In the case of Bruce Lehrmann, the young man who was accused of raping fellow former Liberal staffer Brittany Higgins inside Parliament House in 2019, many of us—including former prime minister Scott Morrison—entirely forgot to do this. The same applies to prominent media clowns and any number of Twitter social justice warriors.
Morrison’s comments were among the worst. “I am sorry. We are sorry. I am sorry to Ms Higgins for the terrible things that took place here,” he told Parliament in February this year.
“The place that should have been a place for safety and contribution, turned out to be a nightmare. I’m sorry for all those who came before Ms Higgins and endured the same. But she had the courage to stand, and so here we are.”
Where you were, ex-PM, was putting a fair trial at risk. One of the lawyers representing Lehrmann, who has always maintained his innocence, was understandably astonished. “In light of the complexity, difficulty and importance of the task before any jury already,” Warwick Korn told the media, “the behaviour of our Prime Minister and others in this past 24 hours truly beggars belief.”

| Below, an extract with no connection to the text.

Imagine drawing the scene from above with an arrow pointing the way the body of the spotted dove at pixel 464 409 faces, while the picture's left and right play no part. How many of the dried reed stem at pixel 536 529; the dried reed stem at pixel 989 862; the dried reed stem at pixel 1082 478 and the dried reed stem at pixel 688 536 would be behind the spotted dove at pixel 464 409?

Alerted to the fact he’d imperilled legal processes, Morrison subsequently claimed through a spokesman that he’d referred to “the many terrible experiences Ms Higgins has detailed during her time working at Parliament House” and that his comments were “by no means a reflection on the matters before a court”.
Sure, pal. The next day, Canberra’s Press Club provided a platform for Higgins to flatly declare: “I was raped on a couch in what I thought was the safest and most secure building in Australia.” And then, in June, Network Ten presenter Lisa Wilkinson gave a Logies acceptance speech that ended up causing Lehrmann’s trial to be delayed.

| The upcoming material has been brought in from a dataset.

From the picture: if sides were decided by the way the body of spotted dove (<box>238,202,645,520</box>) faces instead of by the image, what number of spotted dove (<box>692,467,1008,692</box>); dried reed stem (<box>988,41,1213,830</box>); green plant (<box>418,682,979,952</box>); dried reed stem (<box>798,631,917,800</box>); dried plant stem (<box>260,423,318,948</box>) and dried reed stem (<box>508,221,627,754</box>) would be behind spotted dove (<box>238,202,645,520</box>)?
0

Wilkinson’s healthy self-regard was clear from the outset. “After 40 years in journalism, this interview and this story is by far the most important work I have ever done,” she said. “And I knew it from the very first phone call I had early last year with a young woman whose name she told me was Brittany Higgins.”
“This honour belongs to Brittany,” Wilkinson continued, holding aloft her little TV Week trophy as though it was a Nobel Prize. “It belongs to a twenty-six-year-old’s unwavering courage. It belongs to a woman who said ‘enough’.”
Wilkinson wore some deserved criticism following that ego-soaked performance, leading to an absurdly hypocritical plea from Wilkinson’s network. “This reporting is now causing significant harm,” Ten claimed. “We ask these organisations to cease this harassment to allow Lisa the best opportunity to give her evidence in court and to enable the trial to go ahead in a fair and timely manner.”
The “significant harm” caused by Wilkinson saw the trial pushed back by more than three months. “The distinction between an allegation and the fact of guilt,” ACT Supreme Court Chief Justice Lucy McCallum ruled, “has been lost.”
Our national bout of legal amnesia barely let up even after that delayed trial was abandoned due to concerns over Higgins’s mental health. “I wish Brittany Higgins well,” Prime Minister Albanese said. “She is a woman of considerable courage. She is a woman who has been very brave and I wish her all the best.” Albanese prefaced his praise with this line: “I’ll be careful about comments given the circumstances which are there.”
Better late than never, but clearly too late for all parties involved to ever achieve anything remotely resembling justice. For a fuller understanding of the underlying political, cultural and media elements of this case, I recommend Tom Wolfe’s Bonfire of the Vanities. Wolfe foresaw all of this from a remove of more than thirty years.
By the way, readers will notice I’ve only filed one column this month rather than the usual two. My excuse is bulletproof. I forgot.